If you are a newsletter subscriber of mine, then you have gotten my personal note on how I spent Independence Day. If you have not received it, let me give you a super short summary of this year's Independence Day in Israel: fires everywhere and all parties cancelled.


I had just experienced the big Spanish blackout on April 28, and here I was two days later. It felt depressing.


I sat down on the balcony and opened a poetry book. I so strongly felt my connection to the words, it surprised me, and yet I remembered why I fell in love with Hebrew in the first place.


Here is the poem that gave me strength:


“Ein Yahav” (עֵין יַהַב) by Yehuda Amichai – Hope in the Desert

עֵין יַהַב


נְסִיעָה לֵילִית לְעֵין יַהַב בָּעֲרָבָה

נְסִיעָה בַּגֶּשֶׁם. כֵּן, בַּגֶּשֶׁם.

שָׁם פָּגַשְׁתִּי אֲנָשִׁים שֶׁמְּגַדְּלִים תְּמָרִים.

שָׁם רָאִיתִי עֲצֵי אֶשֶׁל וַעֲצֵי שִׁיטָה.

שָׁם רָאִיתִי תִּקְוָוה דּוֹקְרָנִית כְּמוֹ תַּיִל דּוֹקְרָנִי.

וְאָמַרְתִּי בְּלִבִּי: אֱמֶת, הַתִּקְוָוה צְרִיכָה לִהְיוֹת

כְּמוֹ תַּיִל כְּדֵי לְהָגֵן עָלֵינוּ מִן הַיֵּיאוּשׁ.

הַתִּקְוָוה צְרִיכָה לִהְיוֹת שְׂדֵה מוֹקְשִׁים.



English Translation

Ein Yahan

A night drive to Ein Yahav in the Arabah.

A drive in the rain.

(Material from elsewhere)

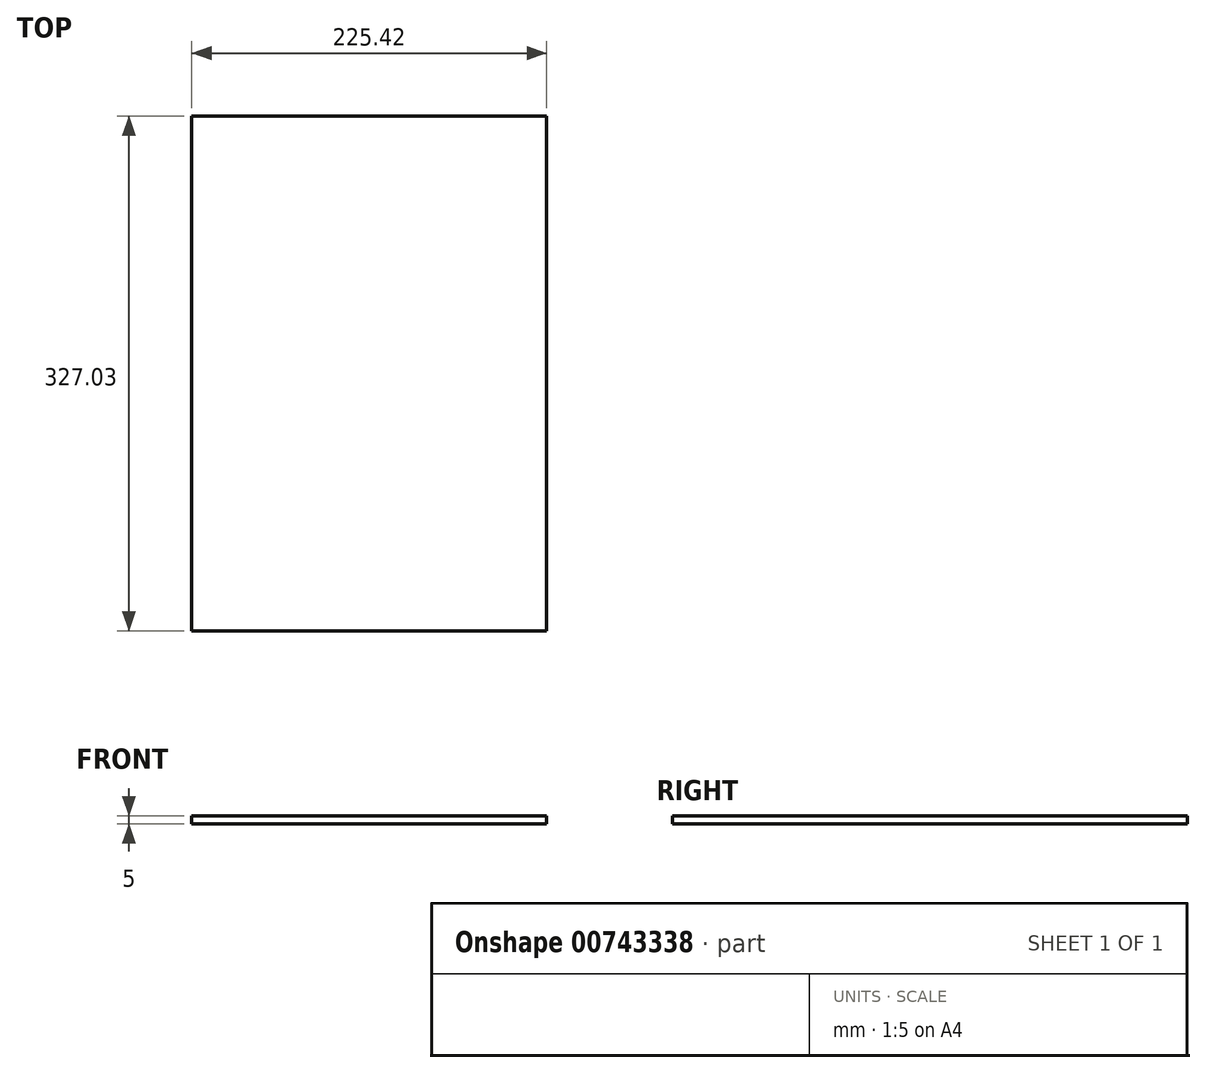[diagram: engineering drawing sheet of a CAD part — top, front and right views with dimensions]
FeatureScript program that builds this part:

Yes, in the rain.

There, I met people who grow date palms.

There, I saw great tamarisk trees and great risk trees

There, I saw hope barbed like barbed wire

And I said to myself: It is the truth. Hope must be

Like barbed wire to keep out our despair.

Hope must be a minefield.




Interpretation

Yehuda Amichai was a famous Israeli poet whose work combines personal and national experience. He is known for his lyrical voice and thoughts on love, war, and the human condition. Amichai emphasizes hope as something active and defensive in "Ein Yahav" by using images of the bleak desert. “Ein Yahav” is a small moshav in the southern Arava,


Image of Hope as Protection: Amichai famously compares hope to a barricade. He describes seeing "hope barbed like barbed wire" in his writing. This metaphor depicts hope as keen and protective, rather than soft and passive. Hope, like barbed wire, must "keep out … despair." Similarly, calling hope "a minefield" (שדה מוקשים) promotes the sense that hope entails danger yet is intended to protect. In other words, in times of crisis, people want a robust, watchful hope - one that discourages pessimism and stays resilient even when conditions are difficult.


Context of the Setting: The poem’s setting (a night drive through the rain in the Arava desert) underscores difficulty and vulnerability. Amid that harsh journey, the traveler meets date-farmers and sees trees and hope. The unexpected appearance of life (“people who grow date-palms,” “great tamarisk and acacia trees”) after rain shows renewal.


Meaning in Grieving Times: In the closing lines, Amichai declares: "Hope must be like wire to defend us from despair" and "Hope must be a minefield." This sobering but inspiring message provides solace during times of fear. It admits that setbacks and disasters (the "despair" and danger) exist, but stresses that hope must be powerful and proactive. For readers enduring national disasters or persecution, the poem emphasizes that we endure via a robust optimism that protects our souls.


Summary

Overall, “Ein Yahav” conveys that even in the darkest, most desperate moments (a storm at night, a desert land), a resilient hope can be found and must be nurtured. Amichai offers a vision of hope not as naive optimism, but as fortitude – something that defends the community’s spirit.